ASSIGNED TASK
Copy every line that contains the string "είναι" from the entries below.
————————
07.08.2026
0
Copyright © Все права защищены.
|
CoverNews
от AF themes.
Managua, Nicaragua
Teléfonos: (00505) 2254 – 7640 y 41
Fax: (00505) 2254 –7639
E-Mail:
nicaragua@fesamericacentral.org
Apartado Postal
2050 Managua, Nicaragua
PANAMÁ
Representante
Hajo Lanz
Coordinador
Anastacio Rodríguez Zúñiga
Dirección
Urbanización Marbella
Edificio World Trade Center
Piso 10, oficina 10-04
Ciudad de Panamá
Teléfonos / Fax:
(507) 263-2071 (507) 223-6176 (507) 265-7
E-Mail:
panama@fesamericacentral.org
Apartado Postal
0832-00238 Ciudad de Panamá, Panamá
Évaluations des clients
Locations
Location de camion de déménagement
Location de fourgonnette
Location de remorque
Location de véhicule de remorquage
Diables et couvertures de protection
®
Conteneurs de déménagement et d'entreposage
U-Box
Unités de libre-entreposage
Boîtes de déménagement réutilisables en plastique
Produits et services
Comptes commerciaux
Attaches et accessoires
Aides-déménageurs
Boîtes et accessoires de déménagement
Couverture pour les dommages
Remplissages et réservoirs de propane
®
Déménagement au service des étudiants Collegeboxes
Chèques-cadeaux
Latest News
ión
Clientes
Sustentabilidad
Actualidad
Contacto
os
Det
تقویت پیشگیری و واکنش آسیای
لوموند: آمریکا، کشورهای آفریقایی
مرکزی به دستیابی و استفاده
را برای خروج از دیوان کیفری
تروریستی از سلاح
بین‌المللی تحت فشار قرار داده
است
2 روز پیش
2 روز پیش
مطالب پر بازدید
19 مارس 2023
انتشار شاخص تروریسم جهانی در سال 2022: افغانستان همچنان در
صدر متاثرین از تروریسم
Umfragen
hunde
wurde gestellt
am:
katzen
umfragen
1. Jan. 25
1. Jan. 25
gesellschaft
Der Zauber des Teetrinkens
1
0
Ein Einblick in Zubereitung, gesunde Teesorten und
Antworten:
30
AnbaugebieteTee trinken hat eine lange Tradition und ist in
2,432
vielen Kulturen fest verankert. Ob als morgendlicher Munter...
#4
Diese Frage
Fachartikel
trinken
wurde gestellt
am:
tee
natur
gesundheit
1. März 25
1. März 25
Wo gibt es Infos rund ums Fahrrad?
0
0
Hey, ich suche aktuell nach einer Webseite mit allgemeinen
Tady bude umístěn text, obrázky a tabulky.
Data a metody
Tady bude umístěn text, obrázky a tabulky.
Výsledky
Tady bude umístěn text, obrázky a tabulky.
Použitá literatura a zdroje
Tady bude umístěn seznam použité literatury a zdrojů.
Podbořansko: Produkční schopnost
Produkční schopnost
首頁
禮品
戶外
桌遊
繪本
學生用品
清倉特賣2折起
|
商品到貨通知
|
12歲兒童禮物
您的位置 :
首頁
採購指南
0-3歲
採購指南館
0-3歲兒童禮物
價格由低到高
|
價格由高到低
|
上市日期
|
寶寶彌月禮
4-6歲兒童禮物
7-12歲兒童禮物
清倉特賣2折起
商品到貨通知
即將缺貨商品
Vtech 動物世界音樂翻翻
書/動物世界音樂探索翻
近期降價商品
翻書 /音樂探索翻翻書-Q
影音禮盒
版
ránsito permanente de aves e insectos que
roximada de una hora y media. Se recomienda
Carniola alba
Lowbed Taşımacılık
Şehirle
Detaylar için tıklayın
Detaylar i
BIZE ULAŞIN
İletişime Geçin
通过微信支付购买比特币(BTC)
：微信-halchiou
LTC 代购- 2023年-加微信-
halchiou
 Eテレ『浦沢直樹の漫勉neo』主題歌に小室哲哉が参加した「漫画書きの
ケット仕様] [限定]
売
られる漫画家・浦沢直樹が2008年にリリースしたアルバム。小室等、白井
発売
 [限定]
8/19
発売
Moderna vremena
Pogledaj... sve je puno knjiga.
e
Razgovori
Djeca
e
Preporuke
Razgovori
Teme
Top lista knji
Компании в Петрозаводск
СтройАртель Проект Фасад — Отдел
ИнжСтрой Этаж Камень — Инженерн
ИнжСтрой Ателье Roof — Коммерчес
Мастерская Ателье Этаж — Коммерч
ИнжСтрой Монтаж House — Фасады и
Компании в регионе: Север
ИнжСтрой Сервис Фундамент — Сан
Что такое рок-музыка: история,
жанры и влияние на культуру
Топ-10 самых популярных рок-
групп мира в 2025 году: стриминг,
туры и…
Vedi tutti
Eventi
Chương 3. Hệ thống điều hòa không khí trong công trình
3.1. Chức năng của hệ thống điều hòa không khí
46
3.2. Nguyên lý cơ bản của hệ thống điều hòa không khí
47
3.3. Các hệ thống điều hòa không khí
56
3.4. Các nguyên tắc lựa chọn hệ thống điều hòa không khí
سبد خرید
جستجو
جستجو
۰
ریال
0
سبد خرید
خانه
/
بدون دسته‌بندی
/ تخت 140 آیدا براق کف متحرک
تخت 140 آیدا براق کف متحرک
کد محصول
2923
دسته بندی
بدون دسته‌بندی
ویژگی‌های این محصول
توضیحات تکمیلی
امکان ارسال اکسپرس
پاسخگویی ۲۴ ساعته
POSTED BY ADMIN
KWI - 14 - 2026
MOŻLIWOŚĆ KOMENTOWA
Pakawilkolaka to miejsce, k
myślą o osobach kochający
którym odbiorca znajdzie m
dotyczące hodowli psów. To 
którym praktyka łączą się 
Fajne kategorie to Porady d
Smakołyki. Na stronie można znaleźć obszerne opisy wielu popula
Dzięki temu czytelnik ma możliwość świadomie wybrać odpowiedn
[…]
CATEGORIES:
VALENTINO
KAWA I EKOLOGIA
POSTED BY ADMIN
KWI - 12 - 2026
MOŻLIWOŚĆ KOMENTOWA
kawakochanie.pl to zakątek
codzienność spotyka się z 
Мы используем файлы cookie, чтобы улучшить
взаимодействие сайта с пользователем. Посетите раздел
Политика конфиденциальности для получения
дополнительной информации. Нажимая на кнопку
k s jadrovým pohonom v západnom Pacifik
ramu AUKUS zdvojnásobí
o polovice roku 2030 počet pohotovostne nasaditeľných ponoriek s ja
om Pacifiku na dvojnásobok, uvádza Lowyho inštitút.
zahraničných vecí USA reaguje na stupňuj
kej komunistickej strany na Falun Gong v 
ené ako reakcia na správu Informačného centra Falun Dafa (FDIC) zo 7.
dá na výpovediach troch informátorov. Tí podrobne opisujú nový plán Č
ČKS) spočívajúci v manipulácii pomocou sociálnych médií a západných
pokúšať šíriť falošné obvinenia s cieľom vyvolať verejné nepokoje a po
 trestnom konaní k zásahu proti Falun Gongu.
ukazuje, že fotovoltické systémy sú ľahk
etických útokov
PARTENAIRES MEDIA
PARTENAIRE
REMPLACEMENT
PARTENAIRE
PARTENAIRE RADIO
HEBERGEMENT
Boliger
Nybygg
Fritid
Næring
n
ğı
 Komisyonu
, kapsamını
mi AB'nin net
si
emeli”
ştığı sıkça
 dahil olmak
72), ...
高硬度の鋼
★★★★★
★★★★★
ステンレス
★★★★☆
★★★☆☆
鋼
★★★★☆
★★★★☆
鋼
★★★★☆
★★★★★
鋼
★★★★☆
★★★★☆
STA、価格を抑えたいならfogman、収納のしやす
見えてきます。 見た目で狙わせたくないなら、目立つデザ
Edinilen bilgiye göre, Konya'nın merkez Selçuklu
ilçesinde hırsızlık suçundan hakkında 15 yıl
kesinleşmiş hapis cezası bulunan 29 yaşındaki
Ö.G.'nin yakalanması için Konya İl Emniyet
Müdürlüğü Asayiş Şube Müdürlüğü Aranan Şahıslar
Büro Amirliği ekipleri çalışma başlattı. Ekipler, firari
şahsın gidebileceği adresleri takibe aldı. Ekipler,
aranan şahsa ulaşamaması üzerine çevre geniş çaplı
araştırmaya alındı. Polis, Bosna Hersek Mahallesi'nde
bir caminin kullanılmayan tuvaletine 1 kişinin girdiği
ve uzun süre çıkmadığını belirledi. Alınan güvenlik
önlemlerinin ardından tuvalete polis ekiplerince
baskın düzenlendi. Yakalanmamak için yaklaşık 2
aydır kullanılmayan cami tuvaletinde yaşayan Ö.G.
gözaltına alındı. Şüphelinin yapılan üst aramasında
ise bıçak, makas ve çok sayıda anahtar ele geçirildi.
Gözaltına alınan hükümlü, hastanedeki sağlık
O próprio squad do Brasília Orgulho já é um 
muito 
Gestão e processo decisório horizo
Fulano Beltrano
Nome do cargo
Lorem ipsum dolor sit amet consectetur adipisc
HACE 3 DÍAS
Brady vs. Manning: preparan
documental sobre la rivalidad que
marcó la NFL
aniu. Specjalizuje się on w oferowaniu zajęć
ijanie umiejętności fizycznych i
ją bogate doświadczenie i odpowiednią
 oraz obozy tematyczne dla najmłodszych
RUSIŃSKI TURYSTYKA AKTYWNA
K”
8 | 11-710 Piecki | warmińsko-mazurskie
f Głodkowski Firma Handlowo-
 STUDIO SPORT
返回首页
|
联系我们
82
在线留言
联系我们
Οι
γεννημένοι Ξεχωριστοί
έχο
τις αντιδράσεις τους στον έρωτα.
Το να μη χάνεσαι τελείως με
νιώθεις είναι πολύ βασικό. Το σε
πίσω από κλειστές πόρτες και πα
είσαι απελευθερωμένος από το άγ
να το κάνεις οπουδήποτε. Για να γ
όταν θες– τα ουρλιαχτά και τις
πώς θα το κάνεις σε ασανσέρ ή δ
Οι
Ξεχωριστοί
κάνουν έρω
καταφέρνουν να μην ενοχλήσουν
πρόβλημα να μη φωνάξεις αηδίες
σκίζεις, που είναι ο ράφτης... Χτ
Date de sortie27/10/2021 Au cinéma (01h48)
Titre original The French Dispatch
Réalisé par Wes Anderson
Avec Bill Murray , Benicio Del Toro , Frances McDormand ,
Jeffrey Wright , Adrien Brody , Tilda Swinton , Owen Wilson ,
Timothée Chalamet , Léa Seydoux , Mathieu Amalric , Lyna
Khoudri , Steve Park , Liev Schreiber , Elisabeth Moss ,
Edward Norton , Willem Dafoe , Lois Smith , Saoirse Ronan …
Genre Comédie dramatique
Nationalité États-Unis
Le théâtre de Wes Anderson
————————
RESULT FOR THIS TASK
νιώθεις είναι πολύ βασικό. Το σε
σκίζεις, που είναι ο ράφτης... Χτ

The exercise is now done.